Dia menyadari sepenuh hati, keadaan diri yang di mata sebagian orang disebut sebagai “kekurangan”, ia berusaha menutupinya dengan menonjolkan sejumlah “kelebihan”. Bukan bermaksud sombong, tetapi untuk penyemangat diri bahwa tak guna terlalu berpikir tentang kekurangan dan kekurangan. Mensyukuri kelebihan yang ada diyakini akan mampu menciptakan sensasi bahagia melebihi kebahagiaan yang dimiliki orang lain.
Sejak dahulu sebenarnya bullying atau perundungan sudah ada. Dari kalimat ringan yang menyerempet hingga yang jelas-jelas menyakiti. Bahkan saat saya masih duduk di bangku SD ada teman yang sering menjadi bulan-bulanan oleh teman sendiri dan itu berlangsung cukup lama. Saya yakin walau sedikit akan tetap ada semacam kenangan yang tidak mengenakkan di masa kecil temanku. Belakangan baru kami sadari kenangan tidak mengenakkan di masa kecil itu justru menjadi cambuk dalam menggapai keberhasilan hidup.
Perundungan yang akhir-akhir marak terjadi lebih sering menyangkut body shaming atau celaan fisik. Meskipun tidak semua celaan menimbulkan luka batin bagi korban, tetapi perundungan tetaplah perundungan. Jika ternyata korban bullying tidak kenapa-kenapa, bukan berarti lantas kita bebas melakukan perundungan semau kita. Boleh jadi, korban sudah terbiasa sehingga bagi orang lain sangat menyakitkan tetapi baginya tidak.

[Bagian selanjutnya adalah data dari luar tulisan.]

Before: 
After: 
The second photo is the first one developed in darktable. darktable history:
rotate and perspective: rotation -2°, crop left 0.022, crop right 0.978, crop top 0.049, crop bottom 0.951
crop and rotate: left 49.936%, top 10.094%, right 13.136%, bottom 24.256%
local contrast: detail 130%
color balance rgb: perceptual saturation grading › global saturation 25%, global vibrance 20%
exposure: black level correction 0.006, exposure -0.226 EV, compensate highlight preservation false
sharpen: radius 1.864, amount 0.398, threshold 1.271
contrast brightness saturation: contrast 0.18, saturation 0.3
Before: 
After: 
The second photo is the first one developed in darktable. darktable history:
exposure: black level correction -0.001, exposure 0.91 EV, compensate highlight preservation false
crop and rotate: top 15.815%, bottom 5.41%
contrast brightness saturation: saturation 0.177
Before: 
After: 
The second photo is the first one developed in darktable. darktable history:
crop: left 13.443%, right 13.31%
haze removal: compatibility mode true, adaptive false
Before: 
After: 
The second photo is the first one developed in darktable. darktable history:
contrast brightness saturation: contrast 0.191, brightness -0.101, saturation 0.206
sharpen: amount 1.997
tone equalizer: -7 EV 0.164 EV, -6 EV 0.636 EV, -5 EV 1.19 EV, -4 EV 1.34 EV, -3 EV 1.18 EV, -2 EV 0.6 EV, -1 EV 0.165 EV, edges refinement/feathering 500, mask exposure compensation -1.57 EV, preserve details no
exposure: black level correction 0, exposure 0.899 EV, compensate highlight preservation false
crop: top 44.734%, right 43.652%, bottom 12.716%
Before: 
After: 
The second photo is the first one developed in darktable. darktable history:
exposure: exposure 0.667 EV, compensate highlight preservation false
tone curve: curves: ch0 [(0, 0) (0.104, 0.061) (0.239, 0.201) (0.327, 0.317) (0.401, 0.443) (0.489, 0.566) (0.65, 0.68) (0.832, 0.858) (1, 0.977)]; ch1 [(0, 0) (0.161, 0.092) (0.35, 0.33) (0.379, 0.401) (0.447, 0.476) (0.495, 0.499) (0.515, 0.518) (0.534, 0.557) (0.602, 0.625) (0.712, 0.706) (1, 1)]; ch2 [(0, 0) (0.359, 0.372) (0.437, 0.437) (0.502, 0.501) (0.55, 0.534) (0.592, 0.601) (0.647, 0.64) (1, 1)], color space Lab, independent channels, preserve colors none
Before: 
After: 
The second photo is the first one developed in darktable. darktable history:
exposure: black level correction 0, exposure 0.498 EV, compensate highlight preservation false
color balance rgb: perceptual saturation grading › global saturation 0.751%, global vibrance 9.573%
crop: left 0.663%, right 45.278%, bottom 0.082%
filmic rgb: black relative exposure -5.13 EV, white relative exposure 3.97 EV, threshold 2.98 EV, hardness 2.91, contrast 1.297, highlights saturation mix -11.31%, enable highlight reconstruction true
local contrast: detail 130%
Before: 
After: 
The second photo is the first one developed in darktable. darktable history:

Di mana saja, kapan saja dan di situasi apa saja, perundungan selalu ada. Penting bagi kita untuk tidak terlalu menanggapinya dengan pikiran negatif apalagi membalas dengan perundungan yang sama. Jika terjadi body shaming lantaran postur kita yang subur atau sebaliknya, kita berusaha untuk berbesar hati. Akan jauh lebih keren bila kita balas dengan menunjukkan hal-hal positif yang belum tentu dimiliki pelaku bullying itu sendiri. Misalnya, kita berbakat di bidang olahraga, seni, kepramukaan, kuliner, dan lain-lain, kita maksimalkan potensi yang ada. Bila perlu, kita kuasai berbagai kegiatan positif dengan prestasi yang mumpuni.
Manusia adalah mahluk Allah yang tercipta paling sempurna di antara makhluk-makhluk lain. Ketika orang lain menemukan kekurangan yang ada pada diri kita, sesungguhnya kita pun mampu menemukan kekurangan-kekurangan dalam diri orang lain. Semua itu bersifat kodrati. Tidak selayaknya kekurangsempurnaan yang ada menjadi penghalang atau penghambat dalam sebuah hubungan antar sesama apalagi sebagai bahan perundungan.
Bila suatu saat terbesit di hati ingin melakukan perundungan terhadap orang lain, mungkin perlu bertanya pada diri sendiri. Apakah hati nurani kita rela menerima perundungan yang mereka lakukan untuk kita? Jika hal ini tak ingin menimpa diri, tentu untuk melakukan bullying terhadap orang lain, kita harus berpikir dulu seribu kali. Lebih baik kita melatih diri sendiri agar memiliki mental dan fisik yang kuat, tahan banting dalam menghadapi setiap bullying.